Wednesday, December 26, 2007

Marathon Qualifying Times Responses.

In a recent blog I detailed my thoughts on the lowering of the Olympics Marathon Trials Qualifying time. Some people responded in the comments section and others sent me their opinions in an email. I have collected many of them and put their retorts into a message here below.

One good friend was an advocate for raising the time. One of his reasons is as follows:

“Raising the standard, for example to 2:25, will put the dream of making the Trial within the reach of many good but not great marathoners. In 1980, I was good but not great -- my 2:27:25 at Boston 1980 was more than five minutes slower than the 2:21:54 standard. But I had four years, and I could have trained to beat 2:25 -- but by 1984, they lowered the standard to 2:20. That was out of reach, so why bother training for it?”

Many brought up the point that allowing more runners, rather than fewer, to run the Marathon Trials will focus more attention on the event and sell more people on coming out to watch it. The Marathon Trials should get as much interest as the Track & Field Trials and "fill the stadium." In countries like Japan, a major event getting less than a 10% share of televisions ratings would be a huge disappointment. In the US a 1% share is normal (the SuperBowl gets like 40% FYI)

Others brought up the point that a “party-crasher” was not too well-received. By this I mean, Michael Wardian, a 2:21:27 PR, led the race for 35 minutes.

Many feel that the organizers felt this upstart was simply trying to unconventionally grab some fame and did not like him crashing their party. Organizers like well-scripted events and if anything is certain in marathoning, it is that 26.2 miles leaves plenty of time for a script to be written by those who weren’t invited to the writing table. But Wardian’s surge faded and in spite of the relatively slow early pace which worried organizers, Ryan Hall set a Marathon Trials record. So what's the harm?




Not taking away stories like Wardian’s, people have said, increases the probability of an unknown with a slower qualifying time having a breakthrough -- for example, Kyle Heffner in 1980, John Tuttle in 1984, Mark Conover in 1988.
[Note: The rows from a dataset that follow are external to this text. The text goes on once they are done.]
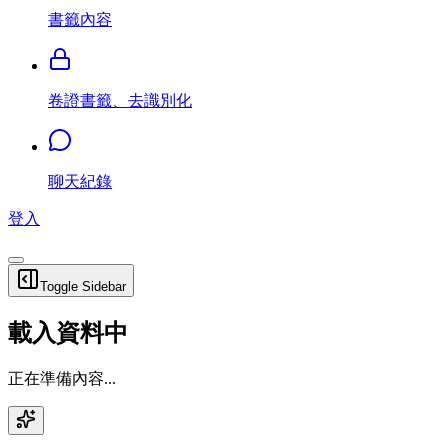
書籤內容
卷證書籤、去識別化
聊天紀錄
登入
Toggle Sidebar
載入資料中
正在準備內容...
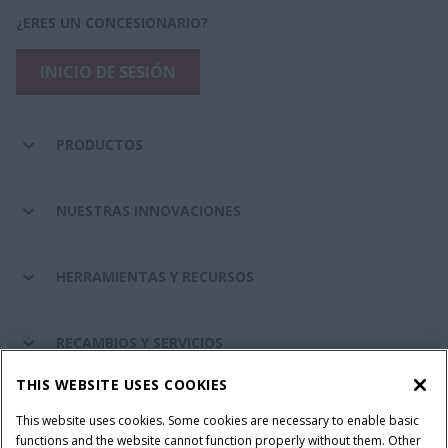
¿ERES UN CONCESIONARIO?
INICIO DE SESIÓN
PRODUCTOS
NUESTRAS INNOVACIONES
HERRAMIENTAS Y RECURSOS
RECAMBIOS Y SERVICIOS
THIS WEBSITE USES COOKIES
SOBRE CASE IH
This website uses cookies. Some cookies are necessary to enable basic
functions and the website cannot function properly without them. Other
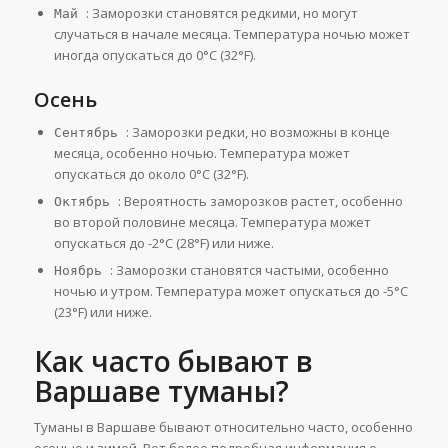
: Заморозки становятся редкими, но могут
Май
случаться в начале месяца. Температура ночью может
иногда опускаться до 0°C (32°F).
Осень
: Заморозки редки, но возможны в конце
Сентябрь
месяца, особенно ночью. Температура может
опускаться до около 0°C (32°F).
: Вероятность заморозков растет, особенно
Октябрь
во второй половине месяца. Температура может
опускаться до -2°C (28°F) или ниже.
: Заморозки становятся частыми, особенно
Ноябрь
ночью и утром. Температура может опускаться до -5°C
(23°F) или ниже.
Как часто бывают в
Варшаве туманы?
Туманы в Варшаве бывают относительно часто, особенно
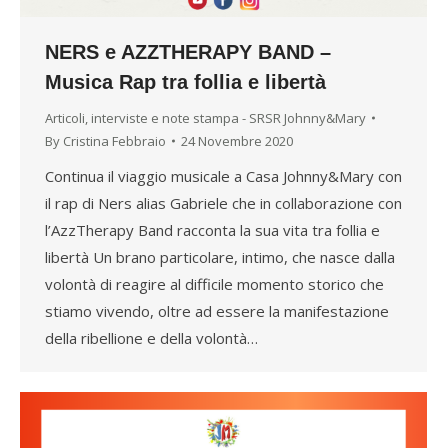
NERS e AZZTHERAPY BAND –
Musica Rap tra follia e libertà
Articoli, interviste e note stampa - SRSR Johnny&Mary
By
Cristina Febbraio
24 Novembre 2020
Continua il viaggio musicale a Casa Johnny&Mary con
il rap di Ners alias Gabriele che in collaborazione con
l’AzzTherapy Band racconta la sua vita tra follia e
libertà Un brano particolare, intimo, che nasce dalla
volontà di reagire al difficile momento storico che
stiamo vivendo, oltre ad essere la manifestazione
della ribellione e della volontà…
I feel that my friends have very good points. For whatever reason, the same people who will shoot a 96 on the golf links will still go watch 4 hours of Masters coverage in the club house but your typical road racer wouldn’t want to watch coverage of a Marathon on TV. If there were more “everymen” running, would there be greater desire to watch? Obviously the “slower” time did not affect this year’s finish.

Good food for thought.

2 comments:

Anonymous said...

I have read off an on for about six months as I used to train and run in the DC area for several years and enjoy seeing a different perspective on the areas people and events.
This is the first time I felt something forth posting and it is a defense of Wardian. I see the point of a party crasher, but Wardian was not that, he was the only one in the field that went out at an honest pace. Not a single split was abnormal for himself not to mention for the rest of the field. You have to go back several years for a "party crasher" to be found as there is too much respect within the American elite to use Trials as a platform to get some TV time. Wardian ran a true controlled pace that he had to do to be competitive knowing he does not have the Meb, Hall, etc. second halves.

Dane said...

Scott,

I know Mike and I agree. I think the point made was that the USATF might not have known who he was so felt as if "Who is this pony-tailed guy and why is he mucking up my pretty little race?"